Stored data entries:

================

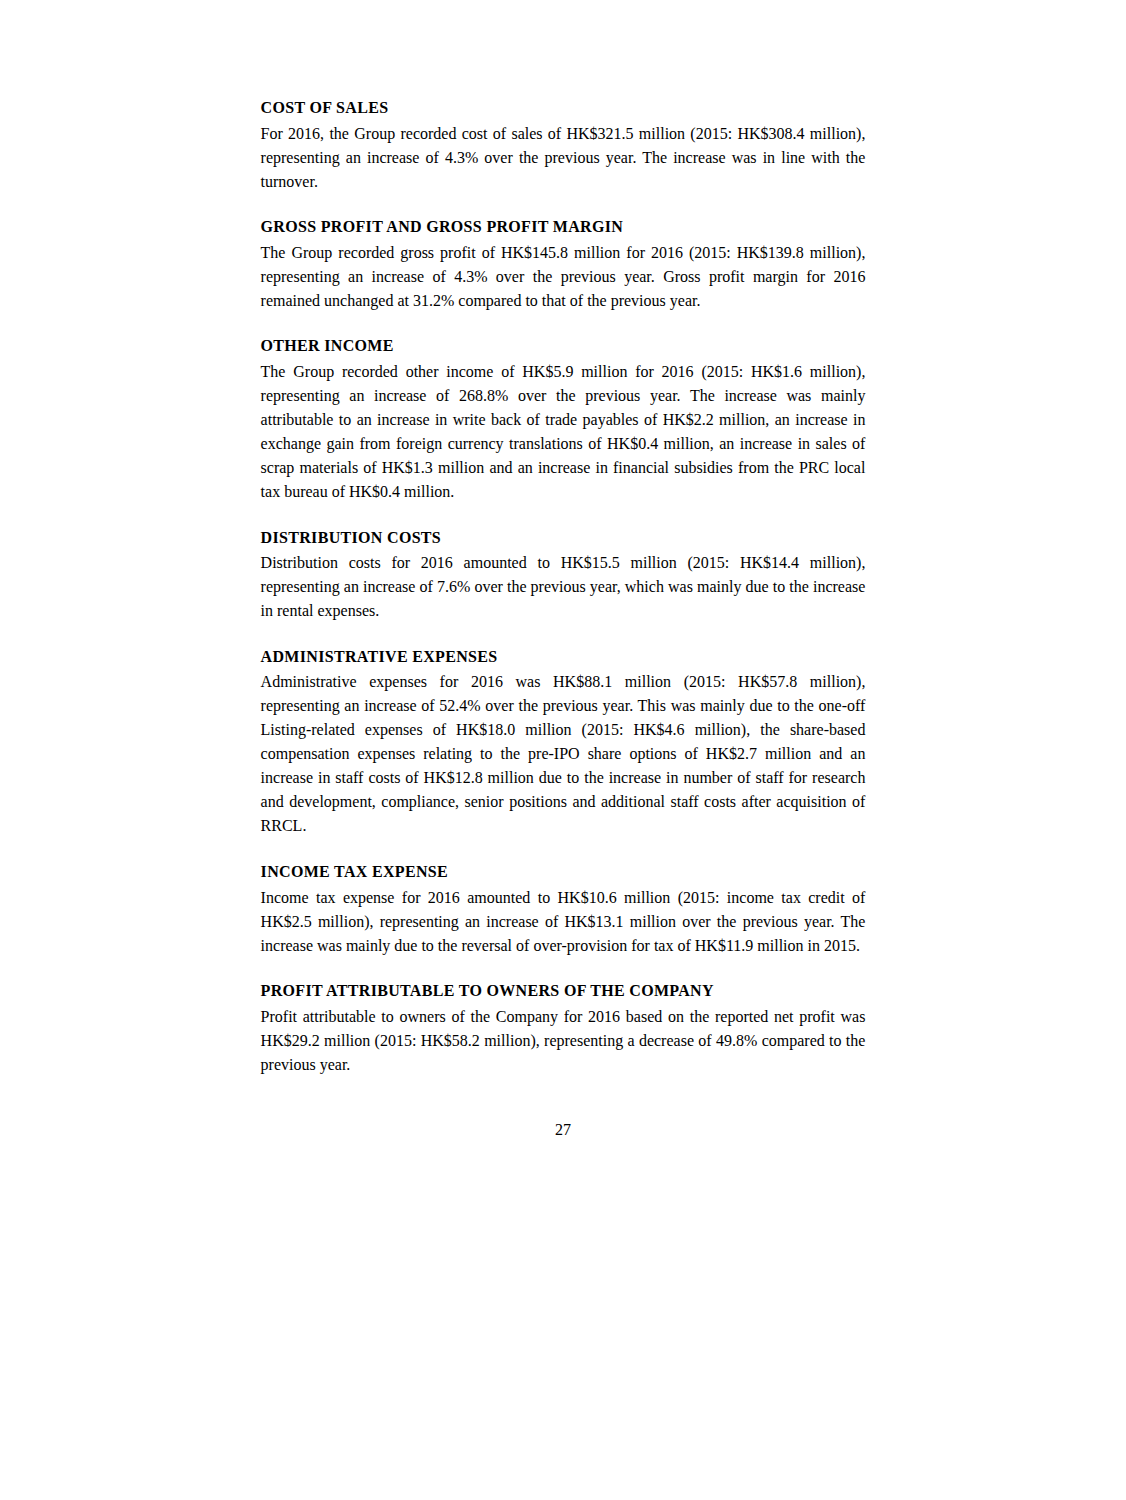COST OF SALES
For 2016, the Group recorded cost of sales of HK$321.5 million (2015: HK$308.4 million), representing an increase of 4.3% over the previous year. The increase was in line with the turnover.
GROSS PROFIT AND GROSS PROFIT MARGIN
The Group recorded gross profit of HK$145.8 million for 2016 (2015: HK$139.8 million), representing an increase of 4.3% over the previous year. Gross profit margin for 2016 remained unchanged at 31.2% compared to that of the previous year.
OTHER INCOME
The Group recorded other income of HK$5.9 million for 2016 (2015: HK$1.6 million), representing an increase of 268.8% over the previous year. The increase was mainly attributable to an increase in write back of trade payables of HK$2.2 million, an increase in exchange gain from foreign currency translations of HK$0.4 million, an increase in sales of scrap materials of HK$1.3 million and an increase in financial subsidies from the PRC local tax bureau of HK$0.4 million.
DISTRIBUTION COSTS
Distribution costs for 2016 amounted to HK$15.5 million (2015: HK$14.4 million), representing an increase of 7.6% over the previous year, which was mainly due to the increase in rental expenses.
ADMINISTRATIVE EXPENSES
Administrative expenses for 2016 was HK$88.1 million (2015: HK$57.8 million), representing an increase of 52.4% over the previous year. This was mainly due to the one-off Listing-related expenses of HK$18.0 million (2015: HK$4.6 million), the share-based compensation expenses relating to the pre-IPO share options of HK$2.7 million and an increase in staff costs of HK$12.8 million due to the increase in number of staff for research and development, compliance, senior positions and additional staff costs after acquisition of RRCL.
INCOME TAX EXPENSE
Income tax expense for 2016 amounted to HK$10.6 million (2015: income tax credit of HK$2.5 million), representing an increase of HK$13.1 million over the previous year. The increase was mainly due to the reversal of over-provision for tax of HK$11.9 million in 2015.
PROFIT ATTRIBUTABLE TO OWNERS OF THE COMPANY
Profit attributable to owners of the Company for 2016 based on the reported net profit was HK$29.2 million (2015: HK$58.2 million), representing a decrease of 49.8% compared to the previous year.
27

================

DIRECTIONS FOR THIS TASK:
Find all the lines with "compared" in the data and copy them.

YOUR RESPONSE:
The Group recorded gross profit of HK$145.8 million for 2016 (2015: HK$139.8 million), representing an increase of 4.3% over the previous year. Gross profit margin for 2016 remained unchanged at 31.2% compared to that of the previous year.
Profit attributable to owners of the Company for 2016 based on the reported net profit was HK$29.2 million (2015: HK$58.2 million), representing a decrease of 49.8% compared to the previous year.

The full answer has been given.